> [Stored data]:
=-=-=-=-=
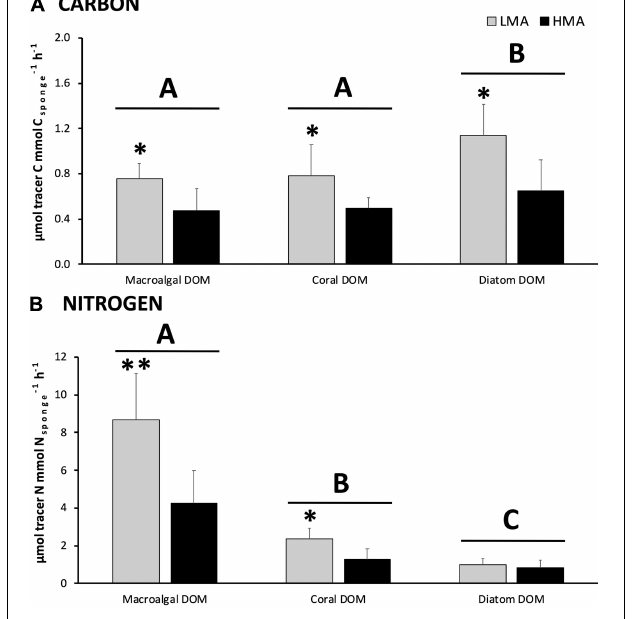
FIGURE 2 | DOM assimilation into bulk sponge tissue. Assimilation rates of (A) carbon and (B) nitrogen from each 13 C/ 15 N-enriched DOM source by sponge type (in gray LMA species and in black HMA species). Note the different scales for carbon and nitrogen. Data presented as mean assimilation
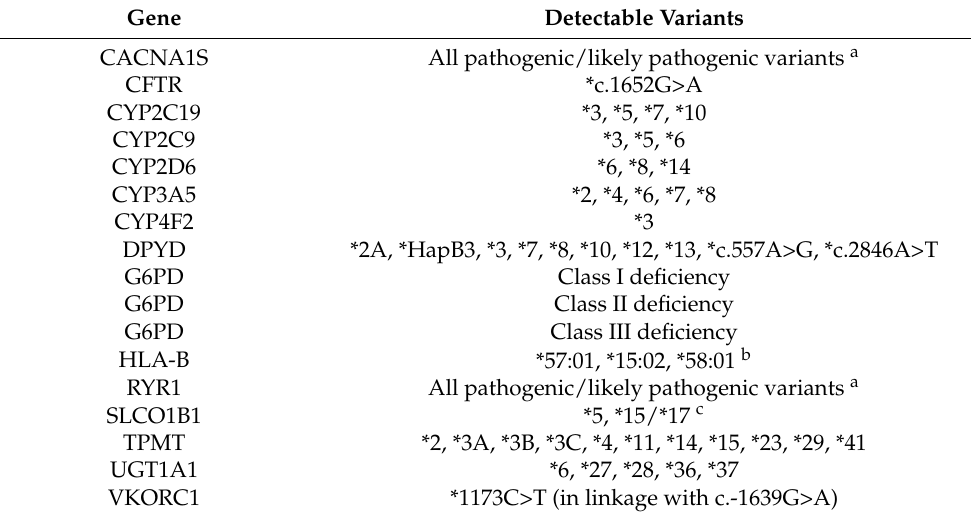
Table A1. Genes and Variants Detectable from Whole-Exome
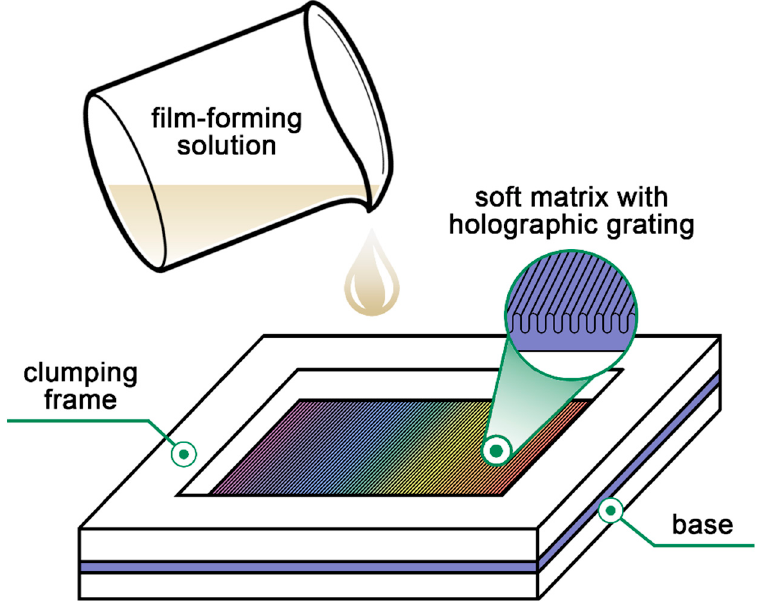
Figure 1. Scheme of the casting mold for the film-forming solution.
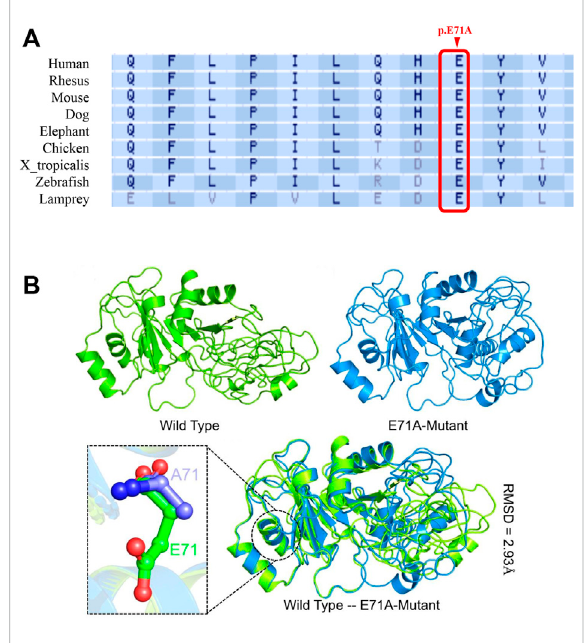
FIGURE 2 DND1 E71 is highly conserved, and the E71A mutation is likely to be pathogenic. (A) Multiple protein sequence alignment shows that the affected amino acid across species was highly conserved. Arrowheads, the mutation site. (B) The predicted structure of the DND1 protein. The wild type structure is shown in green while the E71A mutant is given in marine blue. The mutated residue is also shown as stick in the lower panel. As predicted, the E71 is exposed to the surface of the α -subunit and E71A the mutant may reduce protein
=-=-=-=-=
> [Exercise requirements]:
Answer with one number only, the count of lines in the material above that hold "from".

> [Reply to the exercise]:
2